The rise of crypto-currencies
If someone with Bitcoin or Ethereum money from Vancouver want to go to New Delhi to send, it can send the Person the crypto-currency from your Wallet to the Wallet of the recipient in New Delhi. The Transfer would be carried out under consideration of the normal Transaction time, almost immediately. In this case, only a small part of the transfer amount would be deducted as a fee. In the past, transactions with Bitcoin were delayed for more than a day, but with new improvements such as the Lightning network, reduced the risk of a delay considerably. Some specifically for the internal payment traffic between banks developed solutions, such as Ripple, have already been developed, but have not yet used on a large scale successfully.
Crypto is the future?
Thus, a new technology replaces an existing one, you should not only be as good as the existing, but significantly better. In view of the benefits of crypto-currencies compared with traditional money transfer channels, the question arises: Why has taken the Blockchain the transfer industry?

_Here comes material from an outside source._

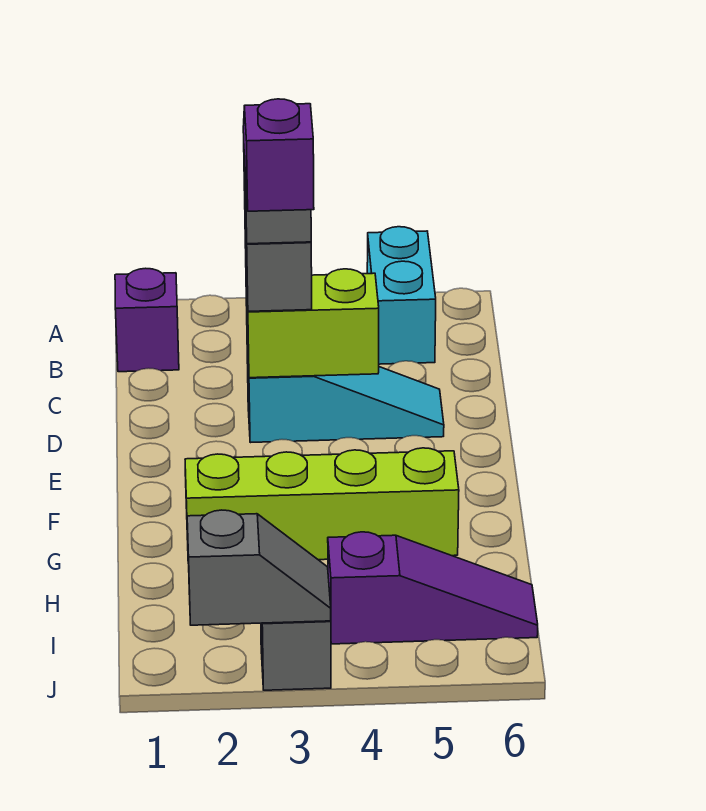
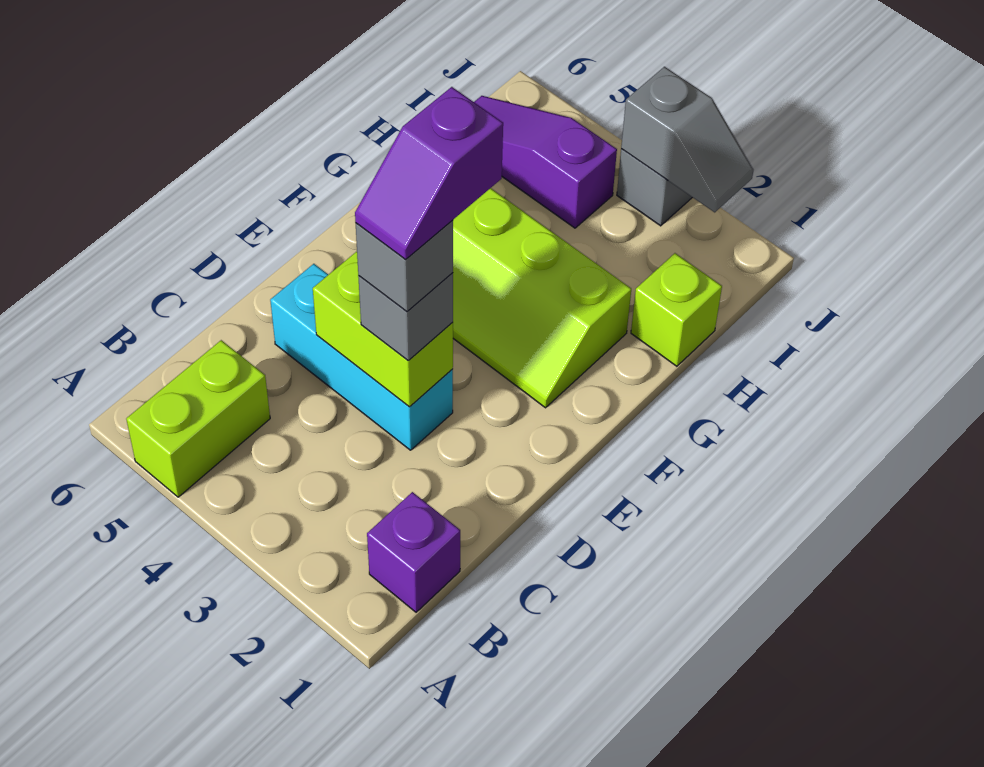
cyan 1x2 brick [367,227,436,364] -> lime 1x2 brick [126,340,270,497]
cyan 1x3 slope [247,350,444,443] -> cyan 1x3 brick [270,264,453,450]
none -> lime 1x1 brick [631,253,722,366]
grey 1x2 slope [187,510,331,625] -> grey 1x2 slope turned to [621,67,753,212]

Firstly, you must keep in mind that Transfers are a highly regulated market, and to talk to the regulators is not very good on crypto-currencies. So, for example, in India, have been banned, the country with the highest volume of Remittances, crypto-currencies altogether. Banks and private persons are not permitted to hold crypto-currencies or to trade. Although the banks have shown interest to use crypto-currencies for the settlement of Bank Transfers, has been ignored by the RBI, the Central Bank of India, these efforts. Non-resident Indians to send back about 80 billion dollars by wire Transfer to India and pay about 4 billion dollars in fees. We assume that crypto-currencies can reduce the amount of fees to 1 percent. This would mean a saving of around 3.2 billion dollars, when you consider that the average annual income of an Indian is 1670$. This is a Savings of 3.2 billion dollars, equivalent to the annual income of around 2 million Indians.
It remains to be seen whether banks, the Blockchain use for payment processing and in fact, the charges reduce, or if they charge the same fees, and thus only the time required to reduce. Some people have due to the crypto ban in India, Transfers a decision on decentralized Exchanges, in order to circumvent the ban. This method, however, is practiced only by a few Indians.